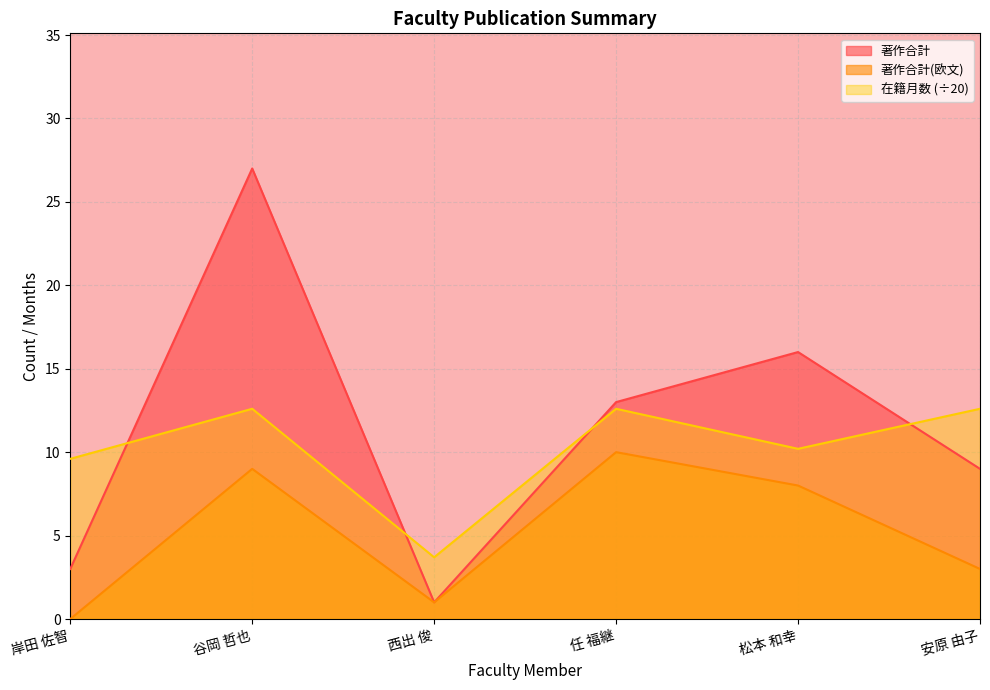

What is the difference between the 在籍月数 values at 谷岡 哲也 and 岸田 佐智?

3.0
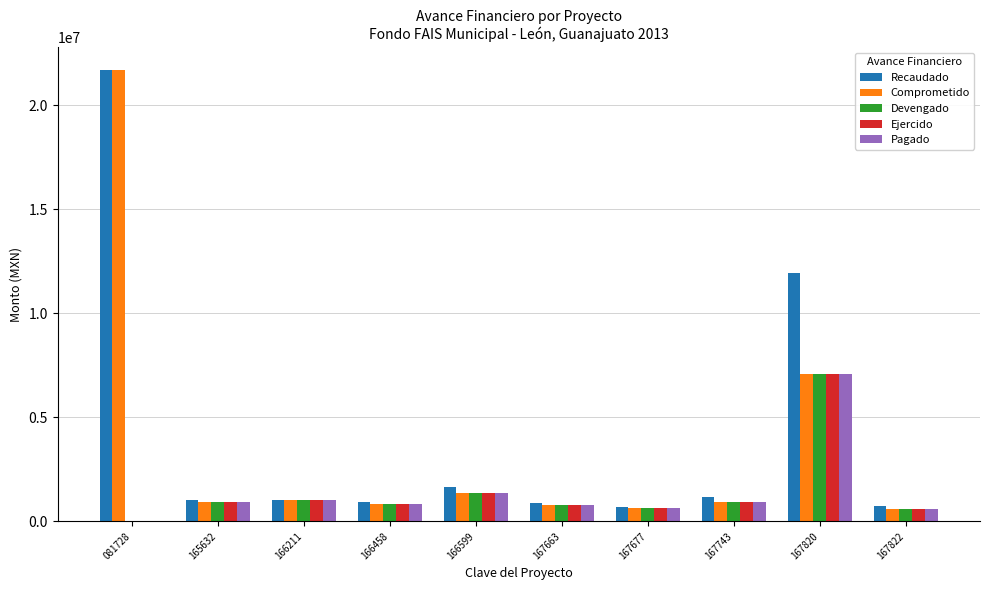

What is the total value across all series at 166458?

4351277.7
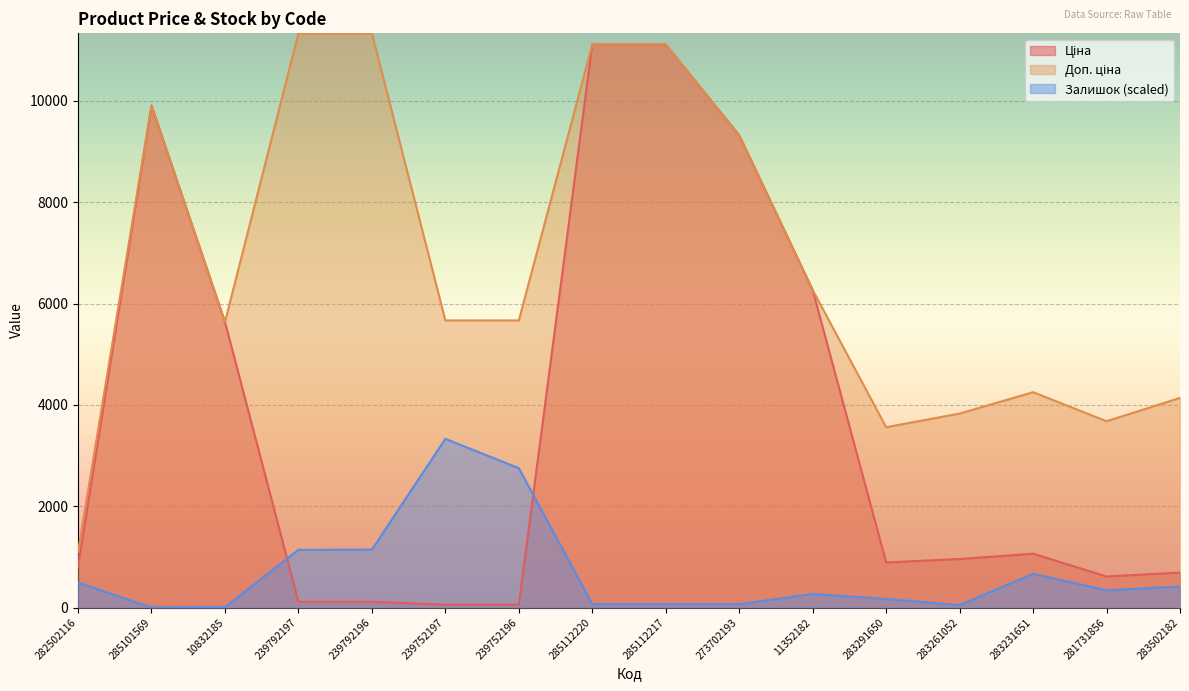

What is the spread (max minus min) of values at 239792197?

11220.7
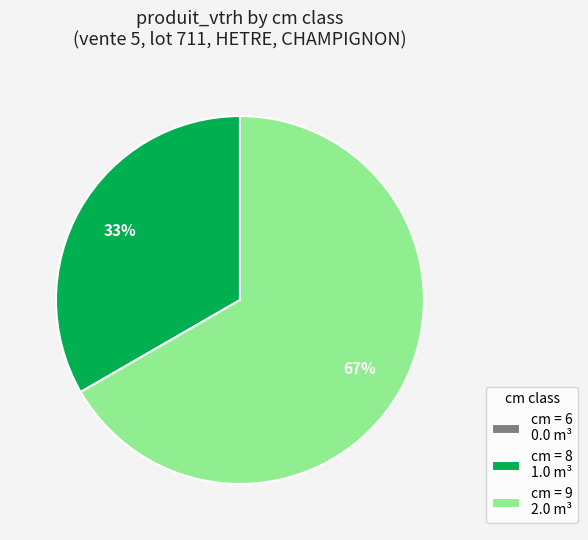

To the nearest percent, what is the average slice percentage?

33%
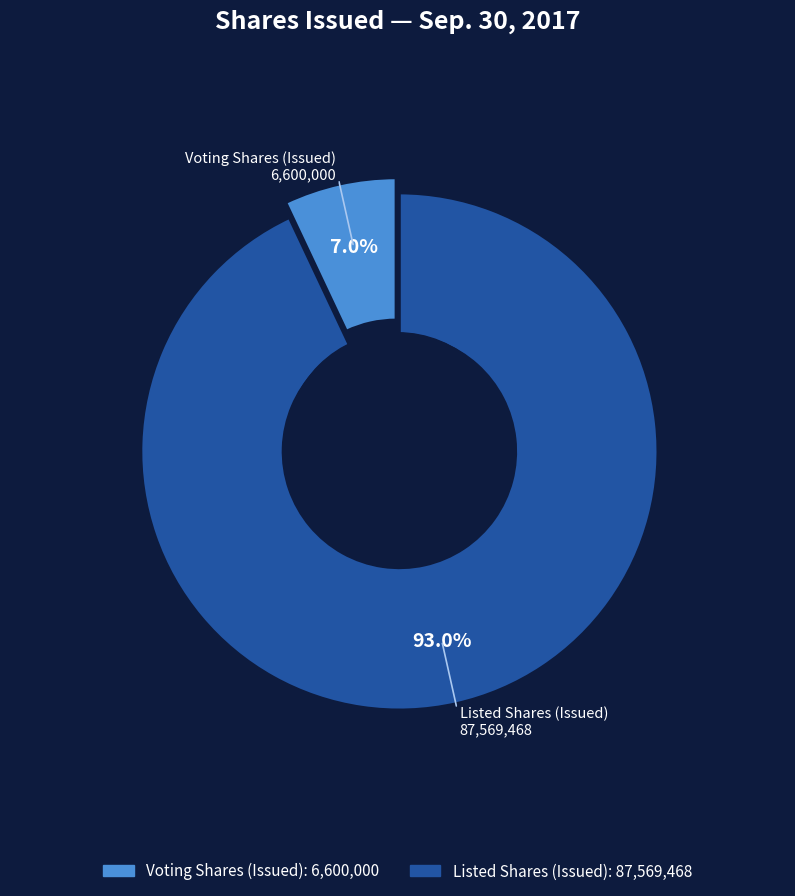

Combined, do Listed Shares (Issued) and Voting Shares (Issued) account for over 50%?

Yes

● INSTRUCTION
Please put the lines of all five items above into a numbered list, leaving out the blank lines and the pictures.

● RESPONSE BOX
1. What is the difference between the 在籍月数 values at 谷岡 哲也 and 岸田 佐智?
2. 3.0
3. What is the total value across all series at 166458?
4. 4351277.7
5. What is the spread (max minus min) of values at 239792197?
6. 11220.7
7. To the nearest percent, what is the average slice percentage?
8. 33%
9. Combined, do Listed Shares (Issued) and Voting Shares (Issued) account for over 50%?
10. Yes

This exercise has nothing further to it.